Acid Etching Metal Jewelry, Part 3b
by Virginia Vivier
(Esprit Mystique Jewelry)
Etched brass bracelet by Virginia Vivier
Acid Etching Brass and Copper Jewelry
Part 3b: Ferric Chloride Acid Bath
. . . Continued from Part 3aThis messy looking picture is my acid bath with 7 different pieces of brass, in different thicknesses, submerged for etching at the same time:

Always use a plastic (or glass) container for your Ferric Chloride acid bath. The container size depends on the size and shapes of metal you are etching.
I have a red metal rolling cart that I bought at Harbor Freight to hold all my etching supplies.
The 11" x 9" black plastic tray (a recycled frozen lasagna dish) underneath the etch bath container, protects the red metal rolling cart from any acid drips or spills.
The clear plastic container holding the Ferric Chloride acid bath is 6" square by 3" high.
You can buy them at any grocery store. They come with covers that fit tightly.
Note:
Never use a metal container for your acid bath. Ferric Chloride will attack it and quickly corrode it into pieces.
^^^^^^^^
_OBJECTIVE_
From the page on ferric chloride acid baths, list every object in the etching setup that is described by its color, and give the color of each.

_LISTED RECORDS_
^^^^^^^^
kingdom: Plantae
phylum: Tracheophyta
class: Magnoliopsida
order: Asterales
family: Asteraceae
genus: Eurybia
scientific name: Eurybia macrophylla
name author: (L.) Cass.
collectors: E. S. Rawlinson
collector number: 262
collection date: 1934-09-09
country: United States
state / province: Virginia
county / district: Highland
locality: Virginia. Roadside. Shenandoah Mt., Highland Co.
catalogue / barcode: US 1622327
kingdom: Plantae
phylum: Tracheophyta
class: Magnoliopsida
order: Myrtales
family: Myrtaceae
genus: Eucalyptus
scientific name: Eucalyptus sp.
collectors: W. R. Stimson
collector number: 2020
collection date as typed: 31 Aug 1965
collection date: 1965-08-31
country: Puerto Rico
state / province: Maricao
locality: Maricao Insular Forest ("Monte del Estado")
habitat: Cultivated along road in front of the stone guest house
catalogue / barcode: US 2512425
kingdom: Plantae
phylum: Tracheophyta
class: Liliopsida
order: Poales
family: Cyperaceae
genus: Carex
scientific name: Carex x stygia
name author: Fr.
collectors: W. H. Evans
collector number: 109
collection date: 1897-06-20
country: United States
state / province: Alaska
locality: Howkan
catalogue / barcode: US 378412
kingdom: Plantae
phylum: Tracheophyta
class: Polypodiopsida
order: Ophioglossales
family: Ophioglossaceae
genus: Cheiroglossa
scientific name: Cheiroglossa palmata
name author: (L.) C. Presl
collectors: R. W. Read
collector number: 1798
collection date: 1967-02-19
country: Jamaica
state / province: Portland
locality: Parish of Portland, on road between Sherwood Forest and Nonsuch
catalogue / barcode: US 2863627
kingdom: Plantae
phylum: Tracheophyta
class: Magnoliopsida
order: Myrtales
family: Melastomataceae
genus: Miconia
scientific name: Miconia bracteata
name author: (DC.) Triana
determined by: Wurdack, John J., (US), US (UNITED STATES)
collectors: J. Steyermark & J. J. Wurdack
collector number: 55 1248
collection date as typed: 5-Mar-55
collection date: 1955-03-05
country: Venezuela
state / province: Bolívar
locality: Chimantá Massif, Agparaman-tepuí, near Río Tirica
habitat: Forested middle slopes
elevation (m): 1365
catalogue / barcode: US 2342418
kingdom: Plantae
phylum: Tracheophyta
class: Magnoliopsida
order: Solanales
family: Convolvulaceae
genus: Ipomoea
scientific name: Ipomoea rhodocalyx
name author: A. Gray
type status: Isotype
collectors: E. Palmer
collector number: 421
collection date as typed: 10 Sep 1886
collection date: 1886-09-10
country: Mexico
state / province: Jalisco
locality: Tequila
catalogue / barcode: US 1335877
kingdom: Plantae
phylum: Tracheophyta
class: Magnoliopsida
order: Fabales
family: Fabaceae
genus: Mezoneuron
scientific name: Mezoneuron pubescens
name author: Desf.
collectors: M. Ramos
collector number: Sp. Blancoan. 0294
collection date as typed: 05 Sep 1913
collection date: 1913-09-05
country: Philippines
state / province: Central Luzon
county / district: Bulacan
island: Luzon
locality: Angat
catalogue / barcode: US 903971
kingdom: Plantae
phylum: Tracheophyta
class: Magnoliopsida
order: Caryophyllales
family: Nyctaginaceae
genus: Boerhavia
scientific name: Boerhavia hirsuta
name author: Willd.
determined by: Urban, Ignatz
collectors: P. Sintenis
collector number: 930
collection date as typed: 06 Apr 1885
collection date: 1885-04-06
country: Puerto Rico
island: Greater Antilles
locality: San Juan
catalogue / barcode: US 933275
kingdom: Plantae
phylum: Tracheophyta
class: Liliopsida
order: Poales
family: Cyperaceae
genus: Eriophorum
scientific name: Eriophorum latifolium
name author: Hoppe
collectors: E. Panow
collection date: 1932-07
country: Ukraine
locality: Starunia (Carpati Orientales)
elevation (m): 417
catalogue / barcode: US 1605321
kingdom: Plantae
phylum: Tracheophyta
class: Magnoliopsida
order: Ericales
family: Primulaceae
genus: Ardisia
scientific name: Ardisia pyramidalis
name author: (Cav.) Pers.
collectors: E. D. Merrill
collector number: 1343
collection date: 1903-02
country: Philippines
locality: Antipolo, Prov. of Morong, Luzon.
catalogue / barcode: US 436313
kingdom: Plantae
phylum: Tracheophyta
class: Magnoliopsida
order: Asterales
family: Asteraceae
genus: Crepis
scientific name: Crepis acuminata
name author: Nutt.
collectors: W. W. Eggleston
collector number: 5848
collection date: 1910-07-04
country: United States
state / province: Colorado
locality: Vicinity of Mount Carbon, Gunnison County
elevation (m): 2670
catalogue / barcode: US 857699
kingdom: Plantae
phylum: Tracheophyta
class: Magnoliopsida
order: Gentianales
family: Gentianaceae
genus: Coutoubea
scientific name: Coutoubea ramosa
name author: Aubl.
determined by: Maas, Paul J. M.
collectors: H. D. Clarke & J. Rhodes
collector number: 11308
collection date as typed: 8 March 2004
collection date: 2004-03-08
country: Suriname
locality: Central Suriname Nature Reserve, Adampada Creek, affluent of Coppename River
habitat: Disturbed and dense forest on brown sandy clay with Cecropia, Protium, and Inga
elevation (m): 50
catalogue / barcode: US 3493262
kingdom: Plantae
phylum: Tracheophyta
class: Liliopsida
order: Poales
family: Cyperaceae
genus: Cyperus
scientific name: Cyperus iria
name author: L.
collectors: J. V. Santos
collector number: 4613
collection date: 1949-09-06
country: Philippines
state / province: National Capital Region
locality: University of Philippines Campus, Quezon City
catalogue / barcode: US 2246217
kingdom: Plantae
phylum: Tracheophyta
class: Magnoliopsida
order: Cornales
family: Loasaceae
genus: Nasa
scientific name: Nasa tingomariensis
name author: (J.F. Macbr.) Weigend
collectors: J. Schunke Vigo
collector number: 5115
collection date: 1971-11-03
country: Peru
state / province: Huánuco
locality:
^^^^^^^^
_RESULT OF THE EXERCISE_
- Rolling cart that holds the etching supplies: red
- Plastic tray (a recycled frozen lasagna dish) under the etch bath container: black
- Plastic container holding the Ferric Chloride acid bath: clear